A logarithmic $\bar{\partial}$-equation on a compact Kähler manifold associated to a smooth divisor
Xueyuan Wan
TL;DR
The paper addresses solving a logarithmic $\bar{\partial}$-equation on a compact Kähler manifold with a smooth divisor $D$ by employing a cyclic covering trick to transfer the problem to a cover where harmonic theory applies. It proves that for any $\alpha$ with $\bar{\partial}\partial\alpha=0$, there exists $x$ solving $\bar{\partial}x=\partial\alpha$, and then derives multiple powerful consequences in the logarithmic setting.

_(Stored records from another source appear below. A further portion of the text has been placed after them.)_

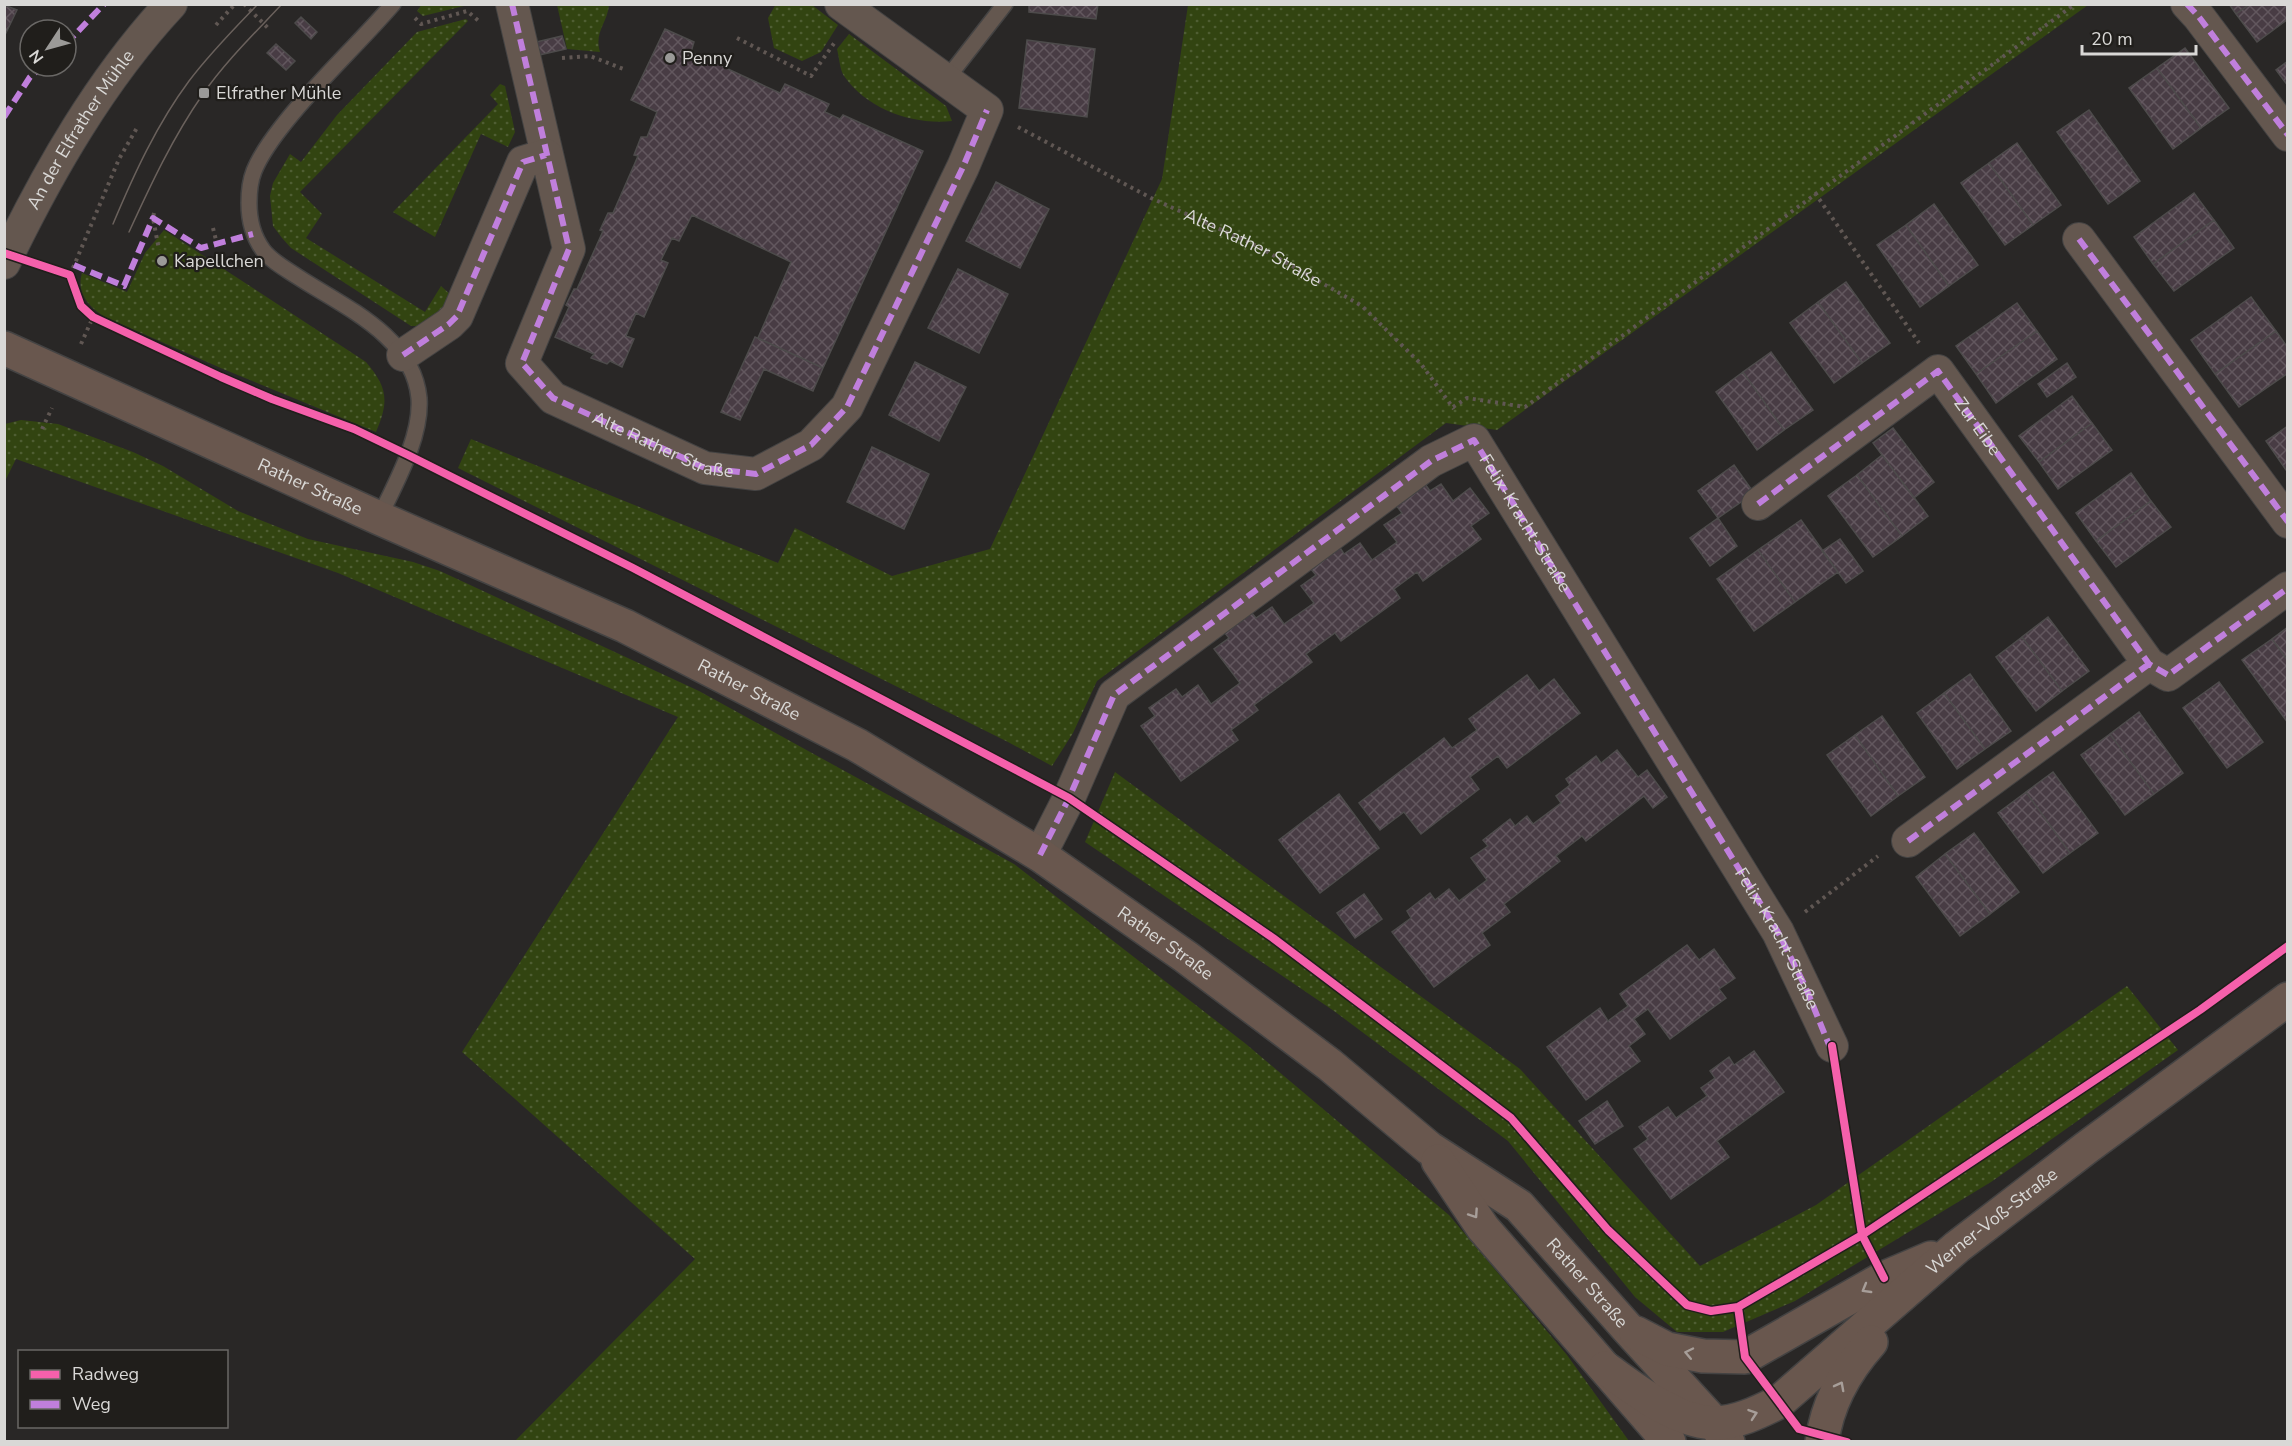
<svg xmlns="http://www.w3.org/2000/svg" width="2292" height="1446" font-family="'Nunito Sans',sans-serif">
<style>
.green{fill:url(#green-dots)}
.building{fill:url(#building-cross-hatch);stroke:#4d4b4b;stroke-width:1.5}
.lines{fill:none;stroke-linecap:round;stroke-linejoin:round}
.lane-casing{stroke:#444343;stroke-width:18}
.street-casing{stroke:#444343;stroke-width:34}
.secondary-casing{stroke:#444343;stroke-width:36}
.path{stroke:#605753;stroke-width:4;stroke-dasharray:3 4.5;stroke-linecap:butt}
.lane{stroke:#64574f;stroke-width:15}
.street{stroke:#64574f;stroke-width:32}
.secondary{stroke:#69574e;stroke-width:33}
.tram{stroke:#6a615c;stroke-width:1.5}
.quiet{stroke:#c07fdc;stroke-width:6;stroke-dasharray:12 6;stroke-linecap:butt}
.cycleway-casing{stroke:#201e1b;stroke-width:11}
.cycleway{stroke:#f560ab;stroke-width:8}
.oneway{stroke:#a79e99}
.poi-dot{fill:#9b9a98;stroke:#201e1b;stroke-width:2}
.labels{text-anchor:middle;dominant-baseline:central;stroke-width:4.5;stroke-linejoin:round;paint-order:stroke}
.poi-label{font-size:18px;fill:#d9d8d6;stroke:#201e1b;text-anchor:start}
.street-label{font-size:18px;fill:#d9d8d6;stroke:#201e1b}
</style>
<defs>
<pattern id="green-dots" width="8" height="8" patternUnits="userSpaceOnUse" patternTransform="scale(1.5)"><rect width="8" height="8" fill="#324411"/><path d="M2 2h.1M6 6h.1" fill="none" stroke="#4f5e33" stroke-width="1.8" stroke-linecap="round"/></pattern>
<pattern id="building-cross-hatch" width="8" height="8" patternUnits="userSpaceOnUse" patternTransform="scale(1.5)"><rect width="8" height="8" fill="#483c44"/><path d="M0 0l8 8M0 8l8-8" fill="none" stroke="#62575e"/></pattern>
</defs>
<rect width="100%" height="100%" fill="#292726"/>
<path class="green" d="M422,4H468V5L423,16L417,11Z
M776,4L812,5L838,25L821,52L802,61L774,48L768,18Z
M557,5H609C607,24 594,32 600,52L567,49Z
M1188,5H2088L1497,430L1446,423L1097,681L1073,733L1052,766L1008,742L458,468L471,439L778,563L795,528L892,576L990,549L1162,179Z
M466,19L468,21L300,192L322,214L306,238L425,312L441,286L451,295L452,305L422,326H411L291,248L282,238L273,226L270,196L273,183L290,154L301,162L337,115L417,32Z
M849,34L946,106L952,121C913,125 868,110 844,76C840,70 839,57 837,49Z
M500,84L505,86L515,132L508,147L481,134L435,237L393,212L498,104L490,95Z
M164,230L366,362C388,388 389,401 376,432L223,369L105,317C89,307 76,293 82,273L127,292L145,253Z
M21,420L58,424L133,452L163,466L238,511L308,539L413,562L440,571L699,691L1014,864L1246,1044L1449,1215L1567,1355L1629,1441H515L695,1259L462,1052L678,717L338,573L16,459L5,481V424Z
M1115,772L1520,1069L1700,1266L1816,1205L2127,986L2178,1050L1991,1182L1795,1301L1723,1332H1677L1635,1297L1508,1141L1334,1011L1085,842Z"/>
<path class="building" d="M1029,4H1098L1096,19L1029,12Z
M2229,4H2250L2236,14Z
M2250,4H2288V19L2257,42L2236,14Z
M4,5L17,10L4,37Z
M301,17L317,32L311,39L295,23Z
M665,29L694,42L691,52L780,93L785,84L829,104L825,112L840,119L843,115L923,151L823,368L758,338L791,262L692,215L679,241L672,238L661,260L668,263L644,317L636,313L626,336L634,339L622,367L610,361L607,364L591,358L594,354L555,337L569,307L566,305L574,289H577L603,231L600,230L608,213H613L638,156L634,155L641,137H647L657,112L631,100Z
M562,36L566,49L539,55L536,42Z
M1027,40L1095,49L1087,117L1019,108Z
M276,44L295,61L286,70L267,53Z
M2185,48L2229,108L2201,128L2157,68Z
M2288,61V86L2276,70Z
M2157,68L2201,128L2173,149L2129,88Z
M2089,110L2140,181L2108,204L2057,132Z
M2017,143L2061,205L2033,225L1989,163Z
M1989,163L2033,225L2005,245L1961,183Z
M996,182L1049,209L1020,268L966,241Z
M2194,193L2214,220L2153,264L2134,237Z
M1934,204L1978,265L1949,286L1906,225Z
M2214,220L2234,248L2174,291L2153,264Z
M1906,225L1949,286L1920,307L1877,245Z
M958,269L1008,294L979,353L928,328Z
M1846,282L1890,343L1862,363L1818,302Z
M2251,297L2276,331L2215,374L2191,340Z
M1818,302L1862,363L1834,383L1790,323Z
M2017,303L2037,331L1976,374L1956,346Z
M2037,331L2057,359L1996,403L1976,374Z
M2276,331L2288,348V373L2239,407L2215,374Z
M755,337L823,368L813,391L764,369L740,420L721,412Z
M1771,352L1813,410L1784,430L1743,372Z
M915,362L966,387L939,441L889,415Z
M2067,363L2076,377L2047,397L2038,384Z
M1743,372L1784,430L1757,450L1716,392Z
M2072,396L2092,423L2039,462L2019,436Z
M2092,423L2112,450L2058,489L2039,462Z
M2288,426V470H2286L2266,441Z
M1893,428L1934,482L1914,498L1873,443Z
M872,447L929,474L904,529L847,502Z
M1882,455L1928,516L1902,536L1857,475Z
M1734,465L1754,493L1718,518L1698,491Z
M2131,473L2151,501L2096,541L2076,513Z
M1857,475L1902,536L1873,557L1828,496Z
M1425,484L1430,491L1441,484L1453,501L1470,488L1489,513L1471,526L1481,539L1423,581L1417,572L1394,589L1400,598L1341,641L1335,633L1306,654L1312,662L1254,705L1258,710L1231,730L1238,740L1181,781L1141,726L1155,716L1149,708L1176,689L1182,697L1198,685L1211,704L1240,683L1214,649L1229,638L1224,632L1251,612L1256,618L1272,607L1284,624L1314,603L1301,586L1316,575L1310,568L1339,546L1344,554L1360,543L1372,560L1397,542L1384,525L1402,513L1396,505Z
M2151,501L2171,527L2116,567L2096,541Z
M1718,518L1737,546L1710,566L1690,538Z
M1801,520L1838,572L1795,602L1758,550Z
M1840,539L1863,571L1846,583L1822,551Z
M1758,550L1795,602L1754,631L1717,579Z
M2048,617L2089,671L2062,691L2022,637Z
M2288,627V661L2272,639Z
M2022,637L2062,691L2036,711L1996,657Z
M2272,639L2288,661V723L2242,660Z
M1970,674L2011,731L1985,749L1944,693Z
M1527,675L1539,691L1554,679L1580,713L1507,768L1498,756L1470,777L1479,789L1421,834L1404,812L1380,830L1359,803L1444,738L1452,748L1477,730L1469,719Z
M2219,682L2263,742L2227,768L2183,708Z
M1944,693L1985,749L1957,769L1917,713Z
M2139,712L2183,773L2154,794L2110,734Z
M1882,716L1925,777L1898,796L1855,735Z
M2110,734L2154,794L2125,815L2081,755Z
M1855,735L1898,796L1871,816L1827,755Z
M1617,750L1638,777L1647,770L1667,797L1653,808L1644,796L1586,841L1582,836L1556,856L1560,861L1504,904L1510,912L1482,933L1490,945L1434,987L1392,932L1411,918L1407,911L1430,893L1435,900L1449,889L1459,901L1487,880L1471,858L1488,846L1483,840L1510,819L1515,826L1527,816L1533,824L1561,803L1556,796L1570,785L1566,779L1596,756L1601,763Z
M2053,772L2098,833L2070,853L2026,792Z
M2026,792L2070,853L2043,873L1998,813Z
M1339,794L1379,848L1320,893L1279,840Z
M1974,833L2019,892L1990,914L1945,854Z
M1945,854L1990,914L1960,936L1916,877Z
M1364,894L1382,919L1355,938L1337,913Z
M1687,945L1699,960L1714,949L1735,978L1719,989L1726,998L1670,1039L1648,1009L1634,1019L1645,1034L1629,1046L1640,1061L1586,1100L1547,1047L1600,1008L1608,1021L1628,1006L1620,994Z
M1754,1051L1784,1092L1717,1141L1729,1157L1671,1199L1634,1149L1648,1139L1639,1127L1668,1107L1676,1118L1707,1096L1701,1088L1715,1078L1710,1071L1729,1057L1734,1065Z
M1607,1101L1623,1126L1595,1144L1579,1121Z"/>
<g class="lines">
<defs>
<path id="lane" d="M945,81L1005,4
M379,518C395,484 422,437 419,398C413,336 344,307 298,277C286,269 271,261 263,250C252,235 249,220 249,203C249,192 250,181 254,171C260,156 270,142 280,129C314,84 356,47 393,4"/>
<g id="street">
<path id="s2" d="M512,4L569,249L522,363L553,398L705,468L756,474L811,445L847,407L963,167L987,110L841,4"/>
<path d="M2187,4L2199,17L2288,135"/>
<path d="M2079,239L2288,522"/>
<path id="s3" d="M4,263C48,172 101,79 171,4"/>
<path d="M403,355L449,324L457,316L523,162L546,155"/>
<path id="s4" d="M1758,504L1938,371L2149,664L2168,675L2288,588"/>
<path d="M1908,841L2149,664"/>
<path id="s5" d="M1040,855L1069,798L1114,695L1431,461L1474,440L1778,932L1832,1046"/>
</g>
<g id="secondary">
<path id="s6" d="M4,348L379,518L625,626L857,745L1040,855L1186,957L1330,1065L1429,1148L1519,1206L1628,1329L1714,1423L1728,1442"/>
<path d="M1438,1161L1483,1228L1669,1442"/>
<path d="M1636,1333L1667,1349L1703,1356L1745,1357L1884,1278L1931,1258"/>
<path id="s7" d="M1605,1368C1636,1390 1673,1420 1712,1423C1735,1424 1759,1412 1779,1402L1957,1247L2086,1148L2288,999"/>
<path d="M1822,1442C1827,1403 1846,1370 1871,1342"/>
</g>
</defs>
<use href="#lane" class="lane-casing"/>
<use href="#street" class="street-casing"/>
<use href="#secondary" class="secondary-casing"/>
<g class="path">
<path d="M244,4L269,29"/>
<path d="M415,18L421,24L467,11L480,22"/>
<path d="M216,25L235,4"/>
<path d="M737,38L811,76L835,42"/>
<path d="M562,58L590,56L626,70"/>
<path id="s1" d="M1018,127L1151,198L1257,246L1362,306L1421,364L1454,409"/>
<path d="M1815,193L1919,343"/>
<path d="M154,213L153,218L159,250"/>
<path d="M213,228L217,244"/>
<path d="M70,275L119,159L138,126"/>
<path d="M81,344L93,317"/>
<path d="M1453,407L1467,398L1525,407L2075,4"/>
<path d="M42,429L52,408"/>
<path d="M1805,912L1878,856"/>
</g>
<use href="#lane" class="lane"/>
<use href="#street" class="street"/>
<use href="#secondary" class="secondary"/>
<path class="tram" d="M113,224C134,174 157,124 189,81C210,53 234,29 258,4
M129,232C151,184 173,137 203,94C226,61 255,33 282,4"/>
<path class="quiet" d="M512,4L569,249L522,363L553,398L705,468L756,474L811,445L847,407L963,167L987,110
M2187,4L2199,17L2288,135
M66,44L104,4
M4,117L30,77L43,66
M2079,239L2288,522
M74,265L124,286L153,218L201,248L253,234
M403,355L449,324L457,316L523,162L546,155
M1758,504L1938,371L2149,664L2168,675L2288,588
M1908,841L2149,664
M1040,855L1069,798L1114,695L1431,461L1474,440L1778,932L1805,986L1832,1052"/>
<defs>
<path id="cycleway" d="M4,253L70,275L81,306L93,317L221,377L272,399L354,429L408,455L633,568L1069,798L1273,938L1511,1118L1608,1230L1687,1305L1711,1311L1738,1307L1862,1235L2200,1010L2288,946
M1832,1046L1862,1235L1884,1278
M1738,1307L1745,1357L1799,1429L1847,1442"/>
</defs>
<use href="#cycleway" class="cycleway-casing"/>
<use href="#cycleway" class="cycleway"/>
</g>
<defs><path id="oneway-chevron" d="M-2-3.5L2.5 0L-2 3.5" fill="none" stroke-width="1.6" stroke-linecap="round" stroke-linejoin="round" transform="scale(1.5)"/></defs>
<g class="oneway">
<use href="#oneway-chevron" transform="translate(1474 1214) rotate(56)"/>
<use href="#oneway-chevron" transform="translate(1866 1289) rotate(150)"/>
<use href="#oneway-chevron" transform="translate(1689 1353) rotate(-168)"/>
<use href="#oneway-chevron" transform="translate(1840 1386) rotate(-62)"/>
<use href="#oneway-chevron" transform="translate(1753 1414) rotate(-19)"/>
</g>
<g class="poi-dot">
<circle cx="670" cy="58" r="6"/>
<rect x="198" y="87" width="12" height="12" rx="3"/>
<circle cx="162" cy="261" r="6"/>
</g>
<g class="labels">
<g class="poi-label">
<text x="682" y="58">Penny</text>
<text x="216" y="93">Elfrather Mühle</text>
<text x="174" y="261">Kapellchen</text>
</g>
<g class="street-label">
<text stroke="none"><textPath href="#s3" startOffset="154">An der Elfrather Mühle</textPath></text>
<text stroke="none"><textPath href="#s1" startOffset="264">Alte Rather Straße</textPath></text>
<text stroke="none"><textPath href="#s4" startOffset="292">Zur Eibe</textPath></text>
<text stroke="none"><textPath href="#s2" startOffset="542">Alte Rather Straße</textPath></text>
<text stroke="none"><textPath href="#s6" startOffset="336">Rather Straße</textPath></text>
<text stroke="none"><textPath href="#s5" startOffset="716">Felix-Kracht-Straße</textPath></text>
<text stroke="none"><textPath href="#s6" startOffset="820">Rather Straße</textPath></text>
<text stroke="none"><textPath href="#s5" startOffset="1202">Felix-Kracht-Straße</textPath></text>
<text stroke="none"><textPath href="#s6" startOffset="1308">Rather Straße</textPath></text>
<text stroke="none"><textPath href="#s7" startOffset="472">Werner-Voß-Straße</textPath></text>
<text stroke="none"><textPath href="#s6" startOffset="1852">Rather Straße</textPath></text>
</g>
</g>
<rect width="2292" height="1446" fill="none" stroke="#d9d8d6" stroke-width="12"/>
<rect x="18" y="1350" width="210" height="78" fill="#201e1b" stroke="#6a6866" stroke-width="1.5"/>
<rect x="30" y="1370" width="30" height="9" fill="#f560ab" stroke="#6a6866" stroke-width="1.5"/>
<text x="72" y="1380" font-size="18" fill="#d9d8d6">Radweg</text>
<rect x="30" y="1400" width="30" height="9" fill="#c07fdc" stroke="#6a6866" stroke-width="1.5"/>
<text x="72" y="1410" font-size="18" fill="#d9d8d6">Weg</text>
<g transform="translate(48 48) rotate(234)"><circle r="28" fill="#201e1b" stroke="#6a6866" stroke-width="1.5"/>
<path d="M0-4.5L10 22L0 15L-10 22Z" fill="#9b9a98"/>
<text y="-9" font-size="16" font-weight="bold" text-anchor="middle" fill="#d9d8d6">N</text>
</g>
<path d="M2082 45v9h114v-9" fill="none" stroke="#d9d8d6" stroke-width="3"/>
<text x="2091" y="45" font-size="18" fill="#d9d8d6" stroke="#201e1b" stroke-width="4.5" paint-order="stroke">20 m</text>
</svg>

These include the closedness of logarithmic forms, an injectivity theorem, $E_1$-degeneration of the logarithmic Frölicher spectral sequence, and unobstructed logarithmic deformations for $D\in|-2K_X|$. The results provide analytic foundations for degeneration and deformation theory in logarithmic geometry on Kähler manifolds and motivate a conjecture for extending to simple normal crossing divisors with weighted line bundles.
Abstract
In this paper, we solve a logarithmic $\bar{\partial}$-equation on a compact Kähler manifold associated to a smooth divisor by using the cyclic covering trick. As applications, we discuss the closedness of logarithmic forms, injectivity theorems and obtain a kind of degeneration of spectral sequence at $E_1$, and we also prove that the pair $(X,D)$ has unobstructed deformations for any smooth divisor $D\in|-2K_X|$.